The verdict is in: Memorial University should have a law school, according to an expansive feasibility study released Thursday afternoon.
A portion of Memorial University’s campus is seen from above. A newly released report says the campus should include a law school. — Photo by Joe Gibbons/The Telegram
he feasibility study concluded setting up a law school in the province will likely cost around $26 million, and it could be run for around $3 million annually.
A committee from the university has been holding consultations and studying the possibility of setting up a law school in the province since February of this year.
The final report speaks in glowing language about the possibilities a law school could facilitate.
“The extensive feedback we have received for this study permits us to see the extraordinary potential of a law school to spark intellectual growth and development within the university and to deepen the university’s public engagement with communities throughout the province,” the final report says.
The committee is recommending a school with around 20 professors and 240 students — for an annual graduating class of around 80 students.
All of this wouldn’t come cheap.
“Some would say that the costs of such a law school present an insurmountable challenge to its feasibility,” the report says.
“While we have been asked not to make costs a deciding factor in our evaluation, it is appropriate that we make clear the approximate costs of the kind of law school we have in mind.”
To set up the school would likely cost around $26 million, although that could be cheaper if MUN could find existing office and classroom space.
The ongoing cost to run it would be about $5 million; that would likely require a subsidy from the government, since tuition fees would only be able to raise around $3.6 million.
Lynne Phillips, MUN’s dean of arts, and the person who headed up the feasibility study committee, said that she’s looking to hear from members of the community now about the report and whether people are ready to get the ball rolling on a law school.
“Yes, we should have a law school,” she said. “I think that it would be really good for the province and the university, but it will be very important to hear from people — whether they agree with what the report has found.”
But one person who’s already pretty skeptical is John Samms, a Newfoundlander in New Brunswick studying law at the University of New Brunswick.
Samms called a law school akin to “leading lambs to the slaughter” for potential students, and said there are better ways to spend public money.
“It’s not as bad in Newfoundland as it is in the rest of the country, but there is a national articling crisis right now, and it’s tough for students to get jobs,” he said. “A new law school isn’t going to create more jobs.”
All along, supporters of the idea of a new law school have said it’s not really about training lawyers. The main benefits are more focused on the idea that a law school would promote legal criticism, community engagement and could provide interdisciplinary benefits with other parts of the university.

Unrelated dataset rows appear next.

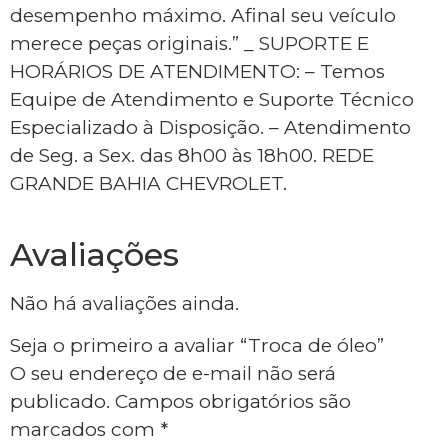
desempenho máximo. Afinal seu veículo
merece peças originais.” _ SUPORTE E
HORÁRIOS DE ATENDIMENTO: – Temos
Equipe de Atendimento e Suporte Técnico
Especializado à Disposição. – Atendimento
de Seg. a Sex. das 8h00 às 18h00. REDE
GRANDE BAHIA CHEVROLET.
Avaliações
Não há avaliações ainda.
Seja o primeiro a avaliar “Troca de óleo”
O seu endereço de e-mail não será
publicado.
Campos obrigatórios são
marcados com
*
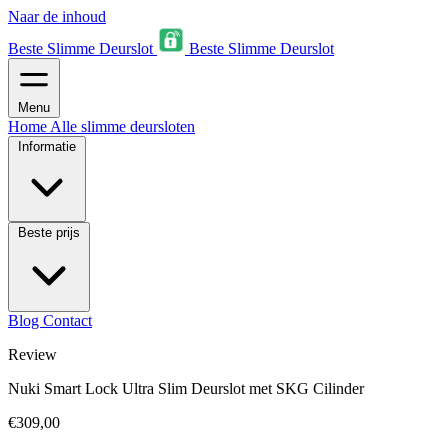
Naar de inhoud
Beste Slimme Deurslot
Beste Slimme Deurslot
Menu
Home
Alle slimme deursloten
Informatie
Beste prijs
Blog
Contact
Review
Nuki Smart Lock Ultra Slim Deurslot met SKG Cilinder
€309,00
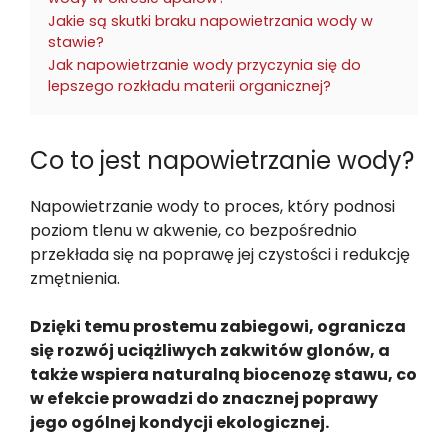
Jakie są skutki braku napowietrzania wody w
stawie?
Jak napowietrzanie wody przyczynia się do
lepszego rozkładu materii organicznej?
Co to jest napowietrzanie wody?
Napowietrzanie wody to proces, który podnosi
poziom tlenu w akwenie, co bezpośrednio
przekłada się na poprawę jej czystości i redukcję
zmętnienia.
Dzięki temu prostemu zabiegowi, ogranicza
się rozwój uciążliwych zakwitów glonów, a
także wspiera naturalną biocenozę stawu, co
w efekcie prowadzi do znacznej poprawy
jego ogólnej kondycji ekologicznej.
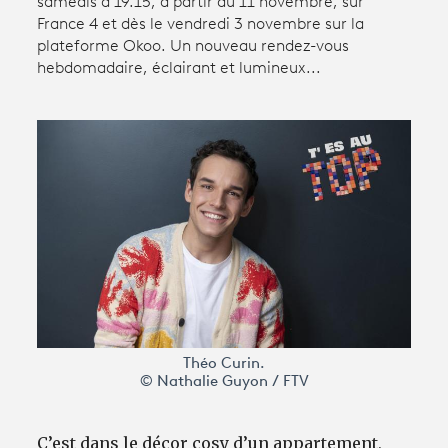
samedis à 19.15, à partir du 11 novembre, sur
France 4 et dès le vendredi 3 novembre sur la
plateforme Okoo. Un nouveau rendez-vous
Avantages fidélité
hebdomadaire, éclairant et lumineux...
connexion
Théo Curin.
© Nathalie Guyon / FTV
C’est dans le décor cosy d’un appartement,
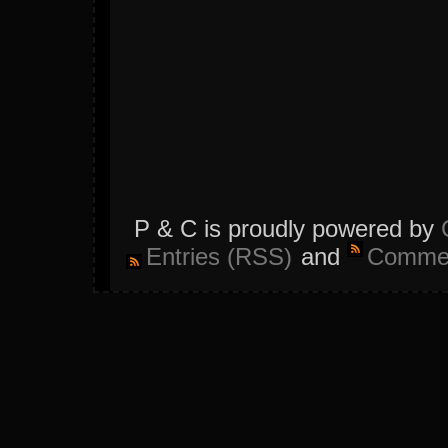
P & C is proudly powered by
Entries (RSS)
and
Commen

As an example, the report talks about a legal-aid clinic to help people who can’t afford to hire a lawyer.
“This would provide first-hand experience to students of law, enabling them to work with and offer advice to clients who need legal-aid services, confident that they have the support and knowledge base of faculty members and other senior practitioners to guide them in this facet of their experiential learning.”
Samms didn’t think much of that.
“A law school doesn’t really help that, because you need actual lawyers on the ground helping people in that circumstance, so I think an expanded legal-aid system helps much more than just simply a law school,’ he said.
Samms also had some questions about how the report was put together.
“Reading this report, they come back glowingly positive, but what sort of methodology did they do to get that? I mean, it seems to be that they’re hinging their analysis on mostly anecdotal evidence on a select few people,” he said. “If you look at Appendix 3, for example, they’re relying on (an online) VOCM poll, they’re relying on a Telegram poll, which are totally unscientific and not reliable in any sort of way whatsoever it’s terrible methodology.”
The Telegram requested a comment from Advanced Education and Skills Minister Kevin O’Brien, but no response was received as of deadline.